I think she's going to turn out to melt your heart, even more than she already has, but it might take time. Shelter dogs go through a lot, and it can take time for them to realize they won't be sent back to those conditions. I hope you two can expand your friendship, I think she'll come around as long as you show her you want her to
Posted by trevort
Aug 6, 2010
Hey guys, thanks for the replies!

I do definetly agree with your advice, but I guess I should point out too that she is generally a very happy, outgoing, playfull dog.

When we first got her she had never been allowed indoors, she didnt know how to deal with other dogs and the shelter didnt even think she was house broken. She had been raised as a herding dog, but just didnt have the focus or drive the owners wanted, so they surrendered her to the humaine society (Thank god, alot of herding dogs that dont work out are not so lucky!)

She was at the shelter for only about 2 weeks before we got her, and since then she is the star of the dog park playing with anything, loves to go mountain biking and even makes a great caddy for disc golf. She bounces all over the house when its time for walks, runs excitedly to meet every new person who comes to the house and is generally just a great wingman.

You are probably are right about her needing a safe spot or downtime zone and we generally just leave her to her thing. If we want her out of there we will grab the leash and take her for a walk. It just seems like such a flip from her normal personality, and she has been so quick to adapt in everything else.
Posted by MaxHollyNoah
Aug 6, 2010
Hi trevort,

I have 3 border collie mixes myself so I am so happy that you rescued such a wonderful dog!

I have a little different view from kjd and KOPcaroline. I don't think your dog is hiding because of her shyness or unsecurity. I think it is more like a resourse guarding/protection. There is something that she wants to protect about the room.

The fact that she is happy and playful in the parks or on her walks makes me think that way. Does she bark or be alert when someone comes to the door? How does she behave when you have guests in the house?
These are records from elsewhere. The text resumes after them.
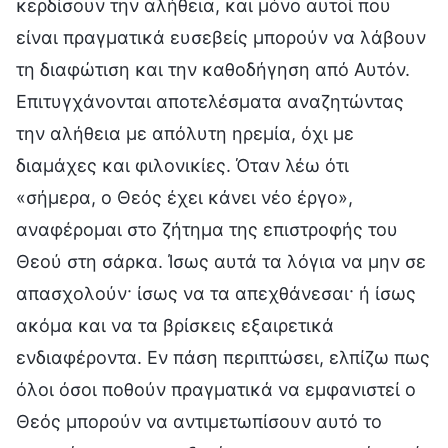
κερδίσουν την αλήθεια, και μόνο αυτοί που
είναι πραγματικά ευσεβείς μπορούν να λάβουν
τη διαφώτιση και την καθοδήγηση από Αυτόν.
Επιτυγχάνονται αποτελέσματα αναζητώντας
την αλήθεια με απόλυτη ηρεμία, όχι με
διαμάχες και φιλονικίες. Όταν λέω ότι
«σήμερα, ο Θεός έχει κάνει νέο έργο»,
αναφέρομαι στο ζήτημα της επιστροφής του
Θεού στη σάρκα. Ίσως αυτά τα λόγια να μην σε
απασχολούν· ίσως να τα απεχθάνεσαι· ή ίσως
ακόμα και να τα βρίσκεις εξαιρετικά
ενδιαφέροντα. Εν πάση περιπτώσει, ελπίζω πως
όλοι όσοι ποθούν πραγματικά να εμφανιστεί ο
Θεός μπορούν να αντιμετωπίσουν αυτό το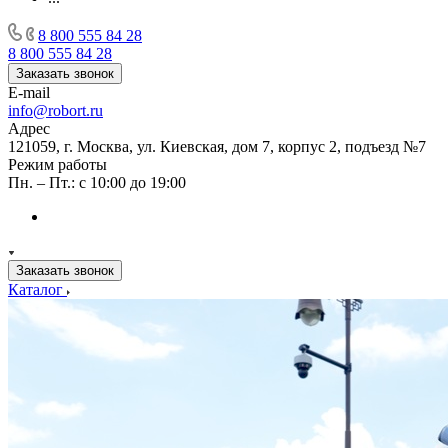
8 800 555 84 28
8 800 555 84 28
Заказать звонок
E-mail
info@robort.ru
Адрес
121059, г. Москва, ул. Киевская, дом 7, корпус 2, подъезд №7
Режим работы
Пн. – Пт.: с 10:00 до 19:00
Заказать звонок
Каталог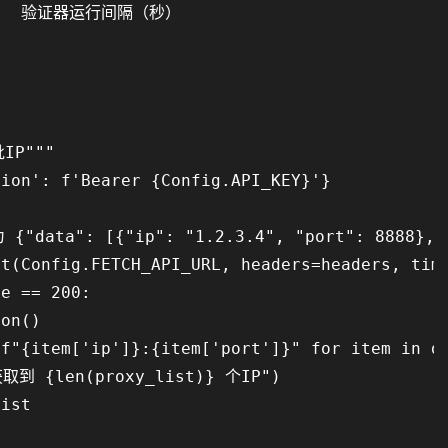
 60   验证器运行间隔（秒）



P"""

ion': f'Bearer {Config.API_KEY}'}

data": [{"ip": "1.2.3.4", "port": 8888}, .
t(Config.FETCH_API_URL, headers=headers, time
e == 200:

on()

f"{item['ip']}:{item['port']}" for item in da
获取到 {len(proxy_list)} 个IP")

ist
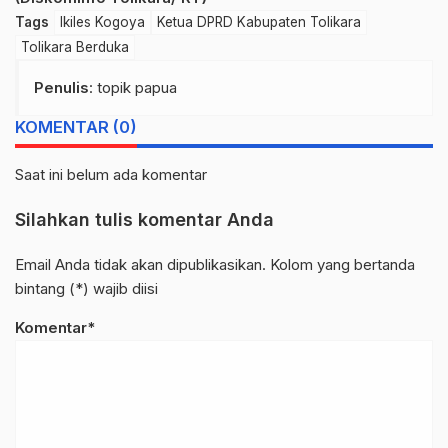
Tags
Ikiles Kogoya
Ketua DPRD Kabupaten Tolikara
Tolikara Berduka
Penulis
: topik papua
KOMENTAR (0)
Saat ini belum ada komentar
Silahkan tulis komentar Anda
Email Anda tidak akan dipublikasikan. Kolom yang bertanda
bintang (*) wajib diisi
Komentar*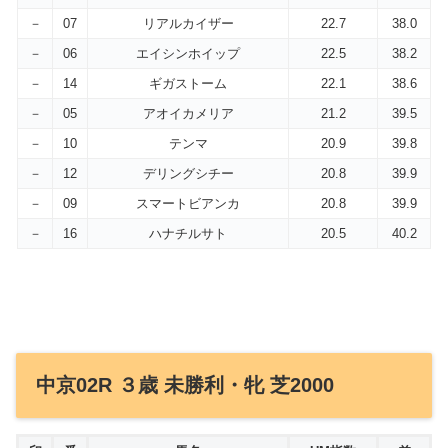
－
07
リアルカイザー
22.7
38.0
－
06
エイシンホイップ
22.5
38.2
－
14
ギガストーム
22.1
38.6
－
05
アオイカメリア
21.2
39.5
－
10
テンマ
20.9
39.8
－
12
デリングシチー
20.8
39.9
－
09
スマートビアンカ
20.8
39.9
－
16
ハナチルサト
20.5
40.2
中京02R ３歳 未勝利・牝 芝2000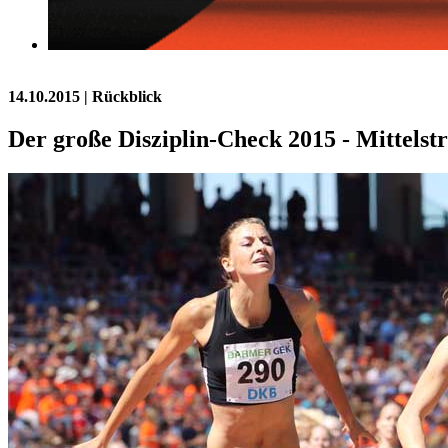
14.10.2015
| Rückblick
Der große Disziplin-Check 2015 - Mittelst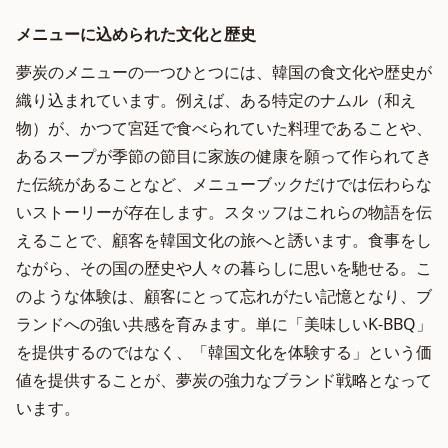
メニューに込められた文化と歴史
夢炭のメニューの一つひとつには、韓国の食文化や歴史が
織り込まれています。例えば、ある特定のナムル（和え
物）が、かつて宮廷で食べられていた料理であることや、
あるスープが季節の節目に家族の健康を願って作られてき
た伝統があることなど、メニューブックだけでは伝わらな
いストーリーが存在します。スタッフはこれらの物語を伝
えることで、顧客を韓国文化の旅へと誘います。食事をし
ながら、その国の歴史や人々の暮らしに思いを馳せる。こ
のような体験は、顧客にとって忘れがたい記憶となり、ブ
ランドへの強い共感を育みます。単に「美味しいK-BBQ」
を提供するのではなく、「韓国文化を体験する」という価
値を提供することが、夢炭の強力なブランド戦略となって
います。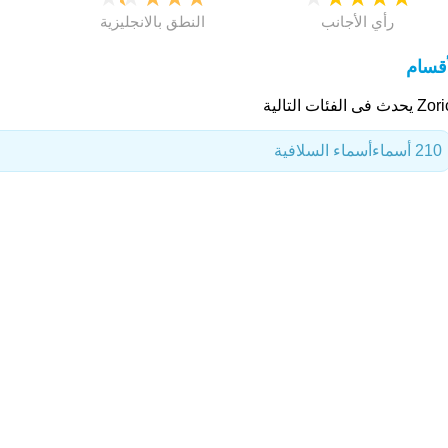
رأي الأجانب
النطق بالانجليزية
أقسام
دث فى الفئات التالية
210 أسماء
أسماء السلافية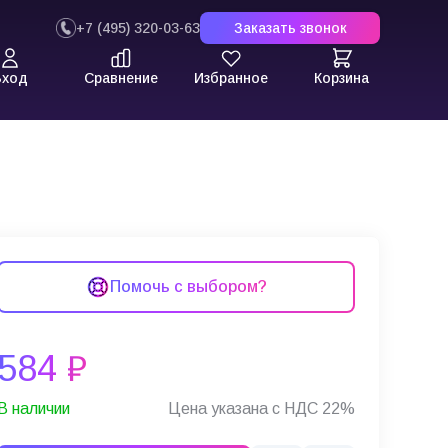
+7 (495) 320-03-63
Заказать звонок
Вход
Сравнение
Избранное
Корзина
Помочь с выбором?
584 ₽
В наличии
Цена указана с НДС 22%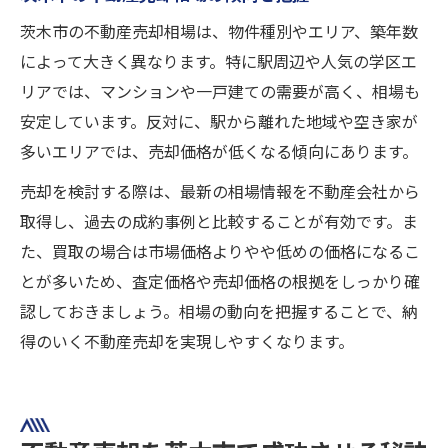
茨木市の不動産売却相場は、物件種別やエリア、築年数
によって大きく異なります。特に駅周辺や人気の学区エ
リアでは、マンションや一戸建ての需要が高く、相場も
安定しています。反対に、駅から離れた地域や空き家が
多いエリアでは、売却価格が低くなる傾向にあります。
売却を検討する際は、最新の相場情報を不動産会社から
取得し、過去の成約事例と比較することが有効です。ま
た、買取の場合は市場価格よりやや低めの価格になるこ
とが多いため、査定価格や売却価格の根拠をしっかり確
認しておきましょう。相場の動向を把握することで、納
得のいく不動産売却を実現しやすくなります。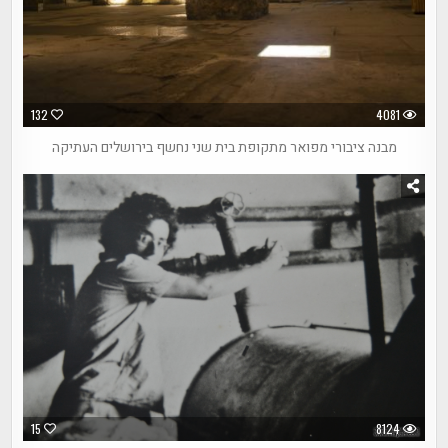
132
4081
מבנה ציבורי מפואר מתקופת בית שני נחשף בירושלים העתיקה
15
8124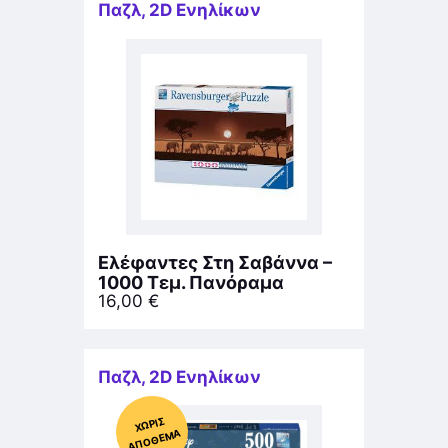
Παζλ
,
2D Ενηλίκων
Ελέφαντες Στη Σαβάννα –
1000 Τεμ. Πανόραμα
16,00
€
Παζλ
,
2D Ενηλίκων
Χ
ΩΡΊΣ
Α
Π
Ό
ΘΕ
ΜΑ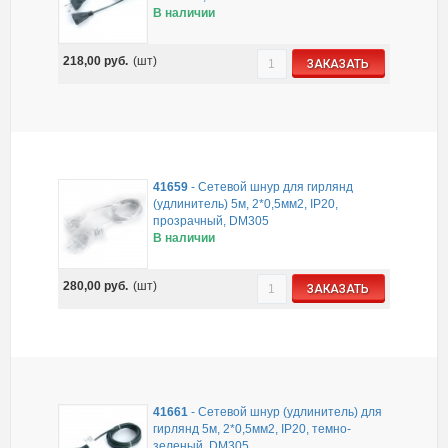
В наличии
218,00
руб.
(шт)
ЗАКАЗАТЬ
41659
-
Сетевой шнур для гирлянд
(удлинитель) 5м, 2*0,5мм2, IP20,
прозрачный, DM305
В наличии
280,00
руб.
(шт)
ЗАКАЗАТЬ
41661
-
Сетевой шнур (удлинитель) для
гирлянд 5м, 2*0,5мм2, IP20, темно-
зеленый, DM305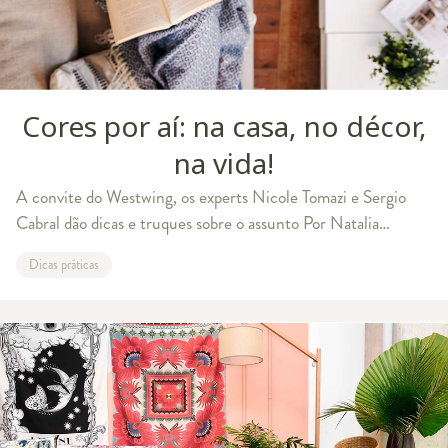
Cores por aí: na casa, no décor,
na vida!
A convite do Westwing, os experts Nicole Tomazi e Sergio
Cabral dão dicas e truques sobre o assunto Por Natalia
Maruyama O período de isolamento social e a vontade de
Dicas práticas
transformar e dar mais aten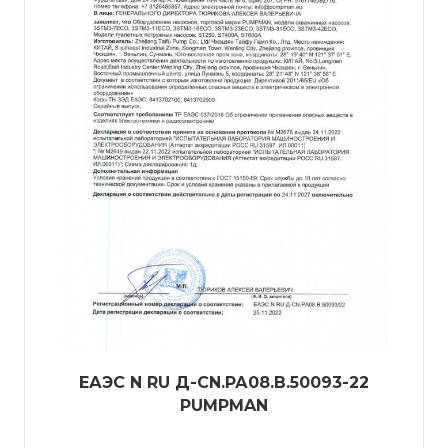
ЕАЭС N RU Д-CN.РА08.В.50093-22
PUMPMAN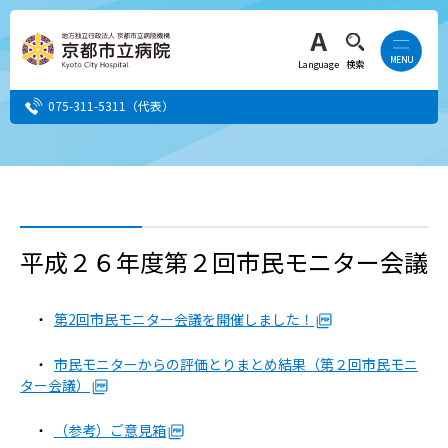
Language
検索
075-311-5311
（代表）
患者さん・ご家族の方
医療・介護関係者の方
平成２６年度第２回市民モニター会議
人間ドック希望の方
・
第2回市民モニター会議を開催しました！
当院へ就職希望の方
・
市民モニターからの評価とりまとめ結果（第２回市民モニ
ター会議）
事業者・その他の方
・
（参考）ご意見箱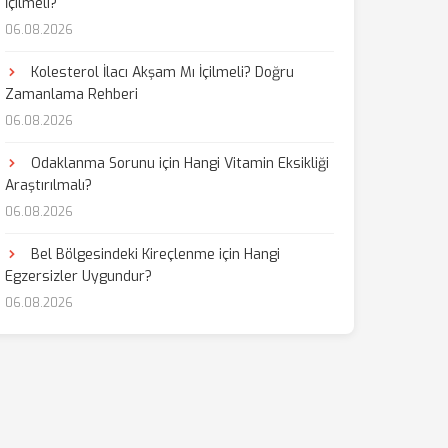
İçilmeli?
06.08.2026
Kolesterol İlacı Akşam Mı İçilmeli? Doğru
Zamanlama Rehberi
06.08.2026
Odaklanma Sorunu için Hangi Vitamin Eksikliği
Araştırılmalı?
06.08.2026
Bel Bölgesindeki Kireçlenme için Hangi
Egzersizler Uygundur?
06.08.2026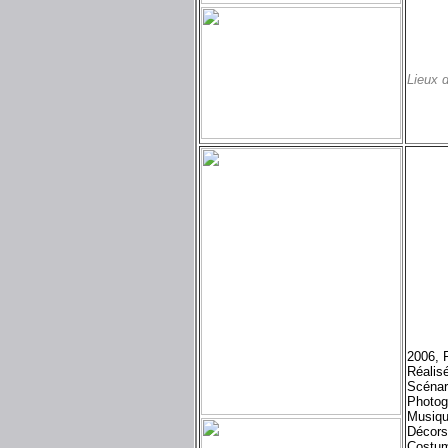
Lieux 
2006, 
Réalis
Scénar
Photog
Musiqu
Décors
Costum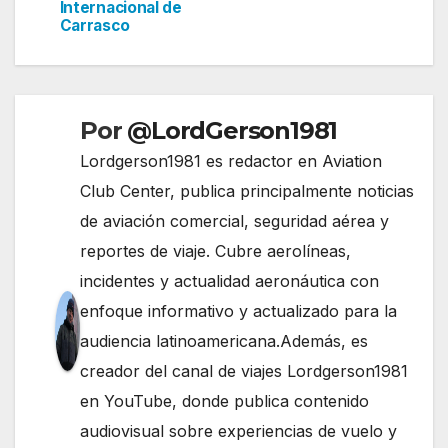
Internacional de
entradas
Carrasco
Por
@LordGerson1981
Lordgerson1981 es redactor en Aviation
Club Center, publica principalmente noticias
de aviación comercial, seguridad aérea y
reportes de viaje. Cubre aerolíneas,
incidentes y actualidad aeronáutica con
enfoque informativo y actualizado para la
audiencia latinoamericana.Además, es
creador del canal de viajes Lordgerson1981
en YouTube, donde publica contenido
audiovisual sobre experiencias de vuelo y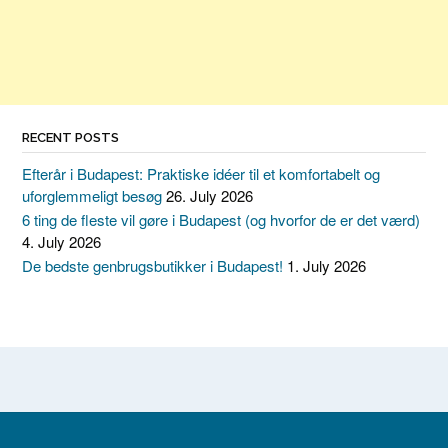
RECENT POSTS
Efterår i Budapest: Praktiske idéer til et komfortabelt og
uforglemmeligt besøg
26. July 2026
6 ting de fleste vil gøre i Budapest (og hvorfor de er det værd)
4. July 2026
De bedste genbrugsbutikker i Budapest!
1. July 2026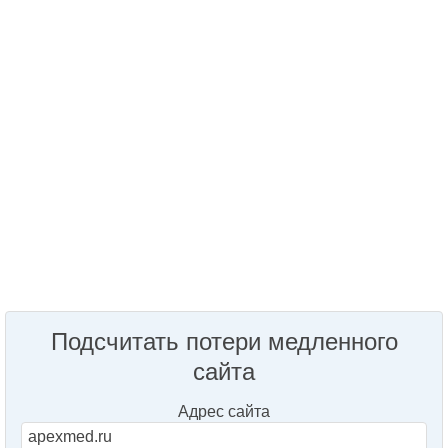
Подсчитать потери медленного
сайта
Адрес сайта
I would suggest you stop allowing her access to the bedroom. Where does she sleep now? You can set up her bed somewhere else in the house and keep the bedroom door closed. I am very curious how she would do when her hiding spot becomes unaccessible. Have you tried this already? If not, I think it's worth trying...
Posted by trevort
Aug 6, 2010
I will have to try this for a few days perhaps. As it is now, if we close the bedroom door she will go hide in the next best spot, a quiet bathroom or another bedroom. Sometimes we will close the bedroom door because she comes in wet. We don't normally keep her out of there for to long though.

She runs to the door when people come over but always with that friendly farm dog way, and she rarely barks at anything unless really worked up. When guests come over she will be freindly and mingle, however if we get boring or stop paying attention to her she will go back to the bedroom.

I will make her sleep in the common space of the house for a few days and see what happens.